The mirror assembly was transported back to NASA's Dryden Aircraft Operations Facility in Palmdale, CA mid-September, and reinstalled October 8.

"The reinstallation of the mirror is a significant program milestone on the path to science observations with the SOFIA observatory in the summer of 2009," said Bob Meyer, SOFIA program manager at NASA's Dryden Flight Research Center in Edwards, CA.

In coming months, both the telescope and the aircraft's telescope cavity door system will be adjusted, leading to open-door ground operational testing. These activities will be followed by six to eight open-door flight tests next spring to study the handling qualities of the aircraft as air flows over and into the telescope cavity.

The upper rigid cavity door will be opened incrementally at various altitudes to determine the aero-acoustic effects, or buffeting, on the aircraft and telescope systems. NASA and Deutsches SOFIA Institut, or DSI, engineers considered the challenges of aero-acoustic effects on the telescope when designing the cavity system, completing wind tunnel tests and computational fluid dynamics analyses to minimize these effects.

SOFIA's state-of-the-art infrared telescope and some of the observatory's scientific instruments will be tested on the ground in the next few months in preparation for the first open-door test flights.

The optical performance of the telescope system will be checked using the High-speed Photometer for Occultations, or HIPO, science instrument built for SOFIA at the Lowell Observatory in Flagstaff, AZ. HIPO takes images of the sky rapidly at wavelengths the human eye can see. Once HIPO has been used to check the basic characteristics of the SOFIA observatory, the two infrared instruments intended for the first scientific flights will be mounted for more ground observation tests.

After these ground tests are complete, a short series of initial astronomical science flights are planned. During the six scheduled flights, the Faint Object Infrared Camera, or FORCAST, from Cornell University, Ithaca, NY and the German Receiver for Astronomy at THz Frequencies, or GREAT, from the Max Planck Institute for Radioastronomy in Bonn, Germany, will conduct SOFIA's first science observations.

SOFIA incorporates a 2.5-meter diameter infrared telescope in a Boeing 747SP aircraft that will carry the telescope into the stratosphere to conduct astronomical research. The observatory also includes a ground-based science center.

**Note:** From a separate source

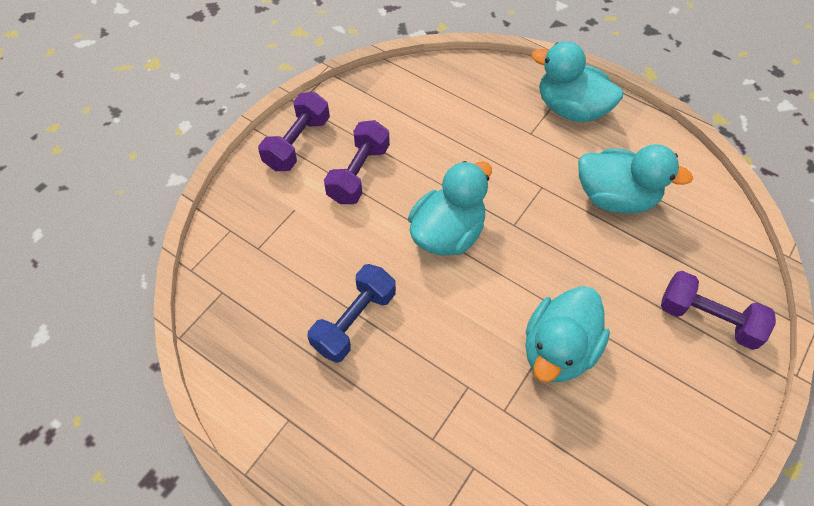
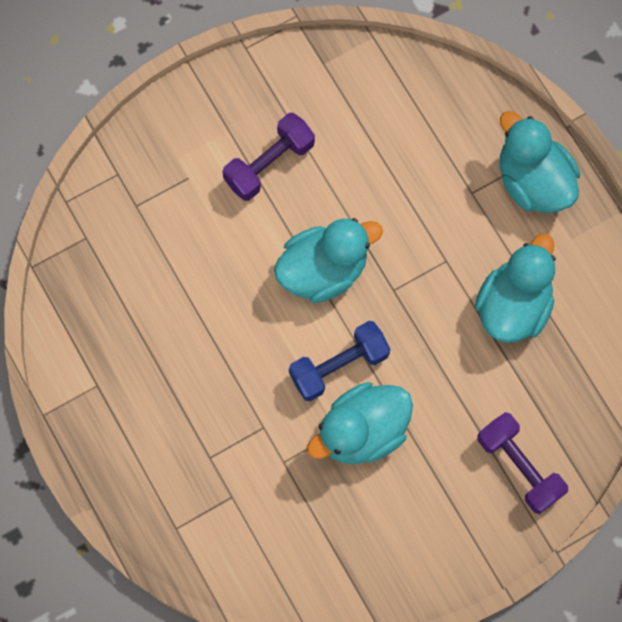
camera: 25 degrees right, 15 degrees up
(297, 143) = (224, 100): purple dumbbell -> none
(354, 321) = (193, 321): blue dumbbell -> blue dumbbell (339, 365)
(615, 197) = (513, 306): turquoise duck -> turquoise duck turned 105 degrees counterclockwise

SOFIA is a joint program between NASA and the German Space Agency, Deutsches Zentrum fur Luft-und Raumfahrt or DLR. The SOFIA program is currently managed at NASA Dryden and the aircraft is based at the Dryden Aircraft Operations Facility. NASA Ames manages the SOFIA science and mission operations in cooperation with the University Space Research Association, or USRA, and the DSI.